Göreceğiniz üzere mail subdomaini üzerinden giriş yapmaya çalışıyorlar, buradaki ana problem mail subdomaini ile wp-login.php sayfasına erişebilmeleri. Bu sayede bizim page rules ile belirlediğimiz önlemi atlatmış oluyorlar. Fakat çözümü oldukça kolay. .htaccess dosyasına basit bir kural ekleyip bu subdomain üzerinden login sayfasına erişimi durduracağız. Sitemizin ana dizininde bulunan .htaccess dosyasını açıp içeriğine aşağıdaki kodları ekleyelim, site kısmına kendi sitenizi yazmayı unutmayın.
#mail subdomain login yonlendirme
RewriteEngine On
RewriteCond %{HTTP_HOST} ^mail.teknotezgah.com$ [NC]
RewriteRule ^wp-login.php$ - [F]
#mail subdomain login yonlendirme
Bu kural, mail subdomaini üzerinden login sayfasına gelenleri ana domainde aynı sayfaya yönlendirerek kuralın bypass edilmesini engelleyecektir.
İkinci bir bypass yöntemi
Yukarıda anlattığım subdomain yöntemi dışında bir yöntem daha farkettim, çok basit ama etkili bir bypass yöntemi hemen örnek ile göstereyim;
62.210.140.xxx - - [17/Apr/2020:00:39:01 +0300] "GET //wp-login.php HTTP/1.1" 200 246 "-" "Mozilla/5.0 (Windows NT 10.0; Win64; x64) AppleWebKit/537.36 (KHTML, like Gecko) Chrome/80.0.3987.149 Safari/537.36"
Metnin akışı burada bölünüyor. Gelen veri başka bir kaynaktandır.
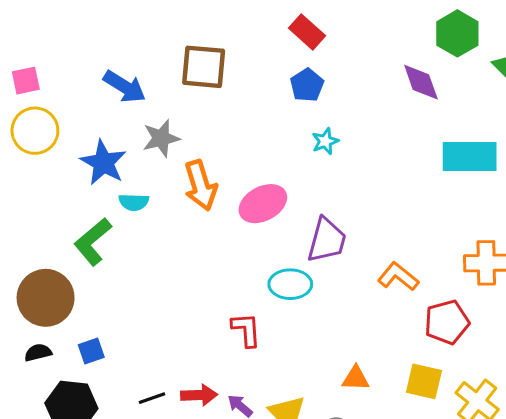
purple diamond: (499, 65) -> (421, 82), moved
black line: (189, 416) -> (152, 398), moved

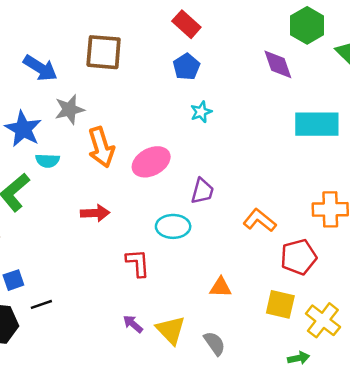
purple trapezoid: (327, 240) -> (202, 191), size x0.7
orange triangle: (356, 378) -> (221, 287), moved
red arrow: (199, 395) -> (95, 213), moved
black line: (152, 398) -> (41, 304), moved

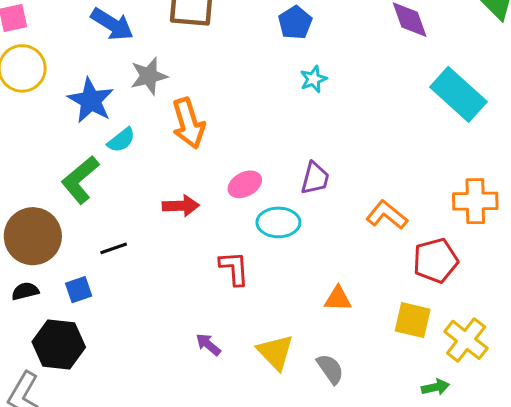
cyan rectangle: (317, 124) -> (458, 94), turned 42
cyan semicircle: (48, 161) -> (121, 140), turned -40
pink ellipse: (151, 162) -> (245, 184), moved, size x0.7
black line: (41, 304) -> (114, 248), moved
purple arrow: (133, 324) -> (208, 345), moved

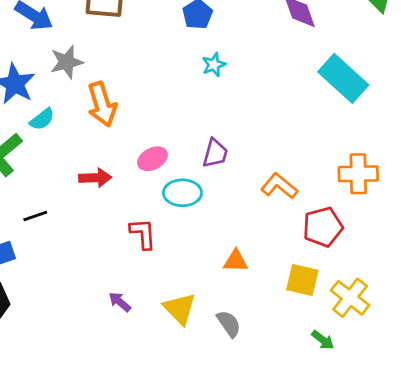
green arrow: (436, 387) -> (323, 340), turned 50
Yukarıdaki kayıt incelenirken gözden kaçması kolay bir girişim var. Bunu bir yazım hatası sanabilirsiniz ama değil. Göreceğiniz üzere login sayfasına erişirken çift eğik çizgi kullanılmış “//wp-login.php” bu basit durum, kuralı devre dışı bırakıyor. Bu çizğiler bazen üçlü olarak da kullanılabiliyor. siteniz.com//wp-login.php şeklinde bir girişim ile kurallar bypass edilebiliyor. Fakat bunun çözümüde oldukça basit. Aşağıdaki kuralı .htaccess dosyamıza eklememiz sorunu çözüyor.
# slash kontrol
RewriteCond %{THE_REQUEST} ^[A-Z]{3,}\s/{2,} [NC]
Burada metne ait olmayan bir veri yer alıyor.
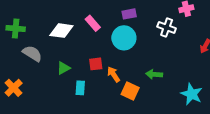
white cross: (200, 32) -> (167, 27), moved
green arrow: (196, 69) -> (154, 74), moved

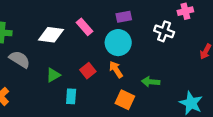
red square: (96, 64) -> (88, 71), turned -32
orange arrow: (114, 74) -> (116, 69), moved

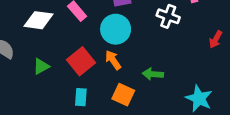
red square: (88, 71) -> (81, 61), size x1.5
cyan rectangle: (71, 96) -> (81, 97), moved

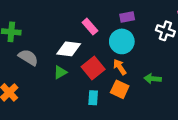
white diamond: (39, 20) -> (69, 49), moved
orange square: (123, 95) -> (120, 89), moved

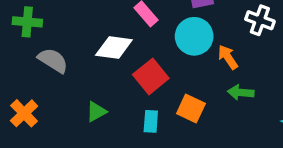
orange arrow: (120, 67) -> (228, 57), moved
green triangle: (60, 72) -> (96, 112), moved

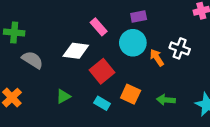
white cross: (260, 20) -> (180, 48), moved
green arrow: (241, 92) -> (166, 100), moved
cyan rectangle: (151, 121) -> (102, 103), turned -63

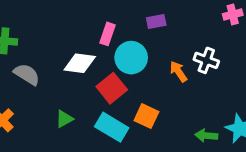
pink rectangle: (99, 27) -> (107, 34), turned 60
cyan circle: (133, 43) -> (131, 58), moved
green arrow: (166, 100) -> (206, 136), moved
cyan rectangle: (102, 103) -> (112, 127), size x1.6

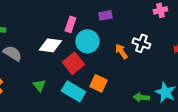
green triangle: (64, 119) -> (39, 85), turned -40

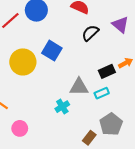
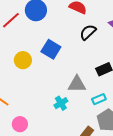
yellow circle: (23, 62) -> (23, 60), size x0.7
cyan rectangle: (102, 93) -> (99, 99), moved

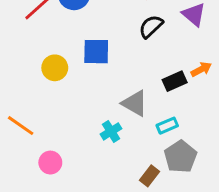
blue square: (51, 49) -> (96, 52), turned -30
gray triangle: (77, 84) -> (135, 103), turned 30

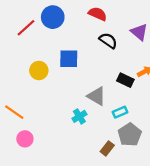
black semicircle: (151, 26) -> (108, 41), turned 78
black rectangle: (175, 81) -> (125, 80), turned 49
pink circle: (50, 163) -> (25, 139), moved

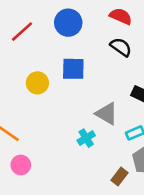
red semicircle: (98, 14) -> (121, 16), moved
blue circle: (53, 17) -> (68, 23), moved

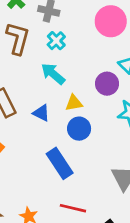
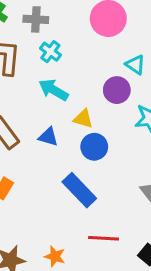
yellow triangle: (74, 103) -> (83, 119), turned 36

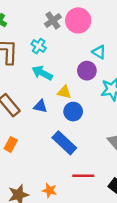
gray cross: (36, 19) -> (53, 20), moved, turned -35

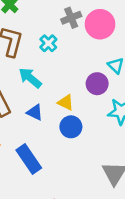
cyan arrow: (42, 73) -> (30, 78), moved
blue rectangle: (64, 143) -> (29, 159), moved

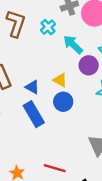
cyan arrow: (30, 78) -> (73, 44), moved
blue rectangle: (29, 159) -> (34, 114), moved

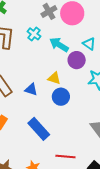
blue rectangle: (34, 114) -> (39, 129), moved

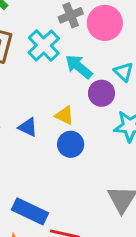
cyan cross: (34, 34) -> (44, 46), size x1.5
blue rectangle: (39, 129) -> (30, 211), moved, turned -30

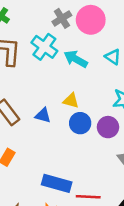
purple circle: (102, 93) -> (108, 127), moved

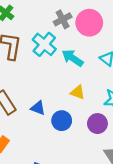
yellow triangle: (71, 101) -> (78, 92), moved
blue circle: (80, 123) -> (62, 121), moved

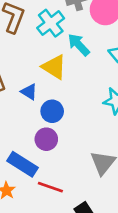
yellow triangle: (78, 92) -> (54, 67), moved, size x1.5
purple circle: (97, 124) -> (46, 139), moved

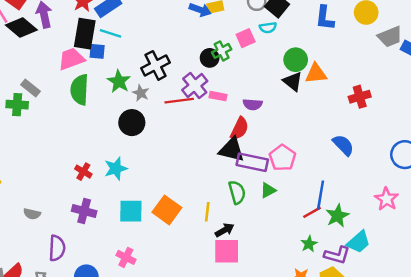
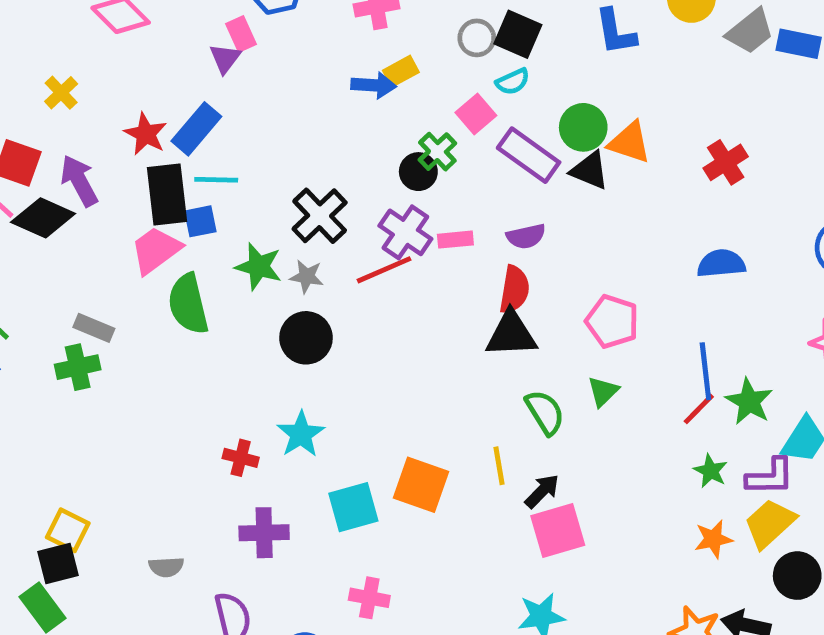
orange triangle: (316, 74) -> (630, 142), turned 40
blue semicircle: (343, 145) -> (721, 264), turned -35
purple rectangle: (252, 162) -> (529, 155), moved, turned 40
RewriteRule ^(.*) $1 [R=301,L]
# slash kontrol
Bu kural iki ve daha fazla “/“ olması durumunda bu çizğileri tek çizği haline getirecek. Hepsi bu kadar. Ben günlükleri kontrol edip yeni bypass yöntemleri keşfettikçe yazıyı güncelleyip, durumu sizlere aktarmaya çalışacağım. Bu haliyle sitemiz oldukça güvenli, spam ve saldırılardan korunaklı durumdadır. Tüm bunlara ek olarak Limit Login Attempts Reloaded isimli eklentiyi kurmanızda fayda var, bu eklenti sayesinde birden fazla yanlış giriş denemesi yapan ip adresleri engelleniyor. Ek bir önlem olarak bu basit eklentiyi tavsiye ederim.
(Yukarıdaki erişim günlüklerinde görülen “200” durum bilgisi, htaccess kuralları eklendikten sonra “301” olarak değişecektir. 301 bu sayfaların artık yönlendirildiği yani kuralınızın çalıştığı anlamına gelir.)
Sonuç
Eklenti kullanmadan, sunucumuza ek yük bindirmeden, kötü amaçlı tarfiği yukarıdaki yöntemle neredeyse tamamen engellemek mümkün. Engellenen girişimleri cloudflare firewall menüsü altında, overview kısmında görebilir, detaylı inceleyebilirsiniz. Burada detayları incelerken ASN kısmında google, microsoft gibi büyük firmaların adlarını görünce endişelenmeyin bunlar google veya bing botlarını engellediğiniz anlamına gelmiyor, bu firmalar barındırma hizmeti sağladıklarından, bu barındırma sunucuları üzerinden gelen kötü amaçlı tarfik olabiliyor ve filtremize takılıyor. Cloudflare google vb. arama motorları ve faydalı botları tanır ve engelleme uygulamaz, bu konuda endişeniz olmasın.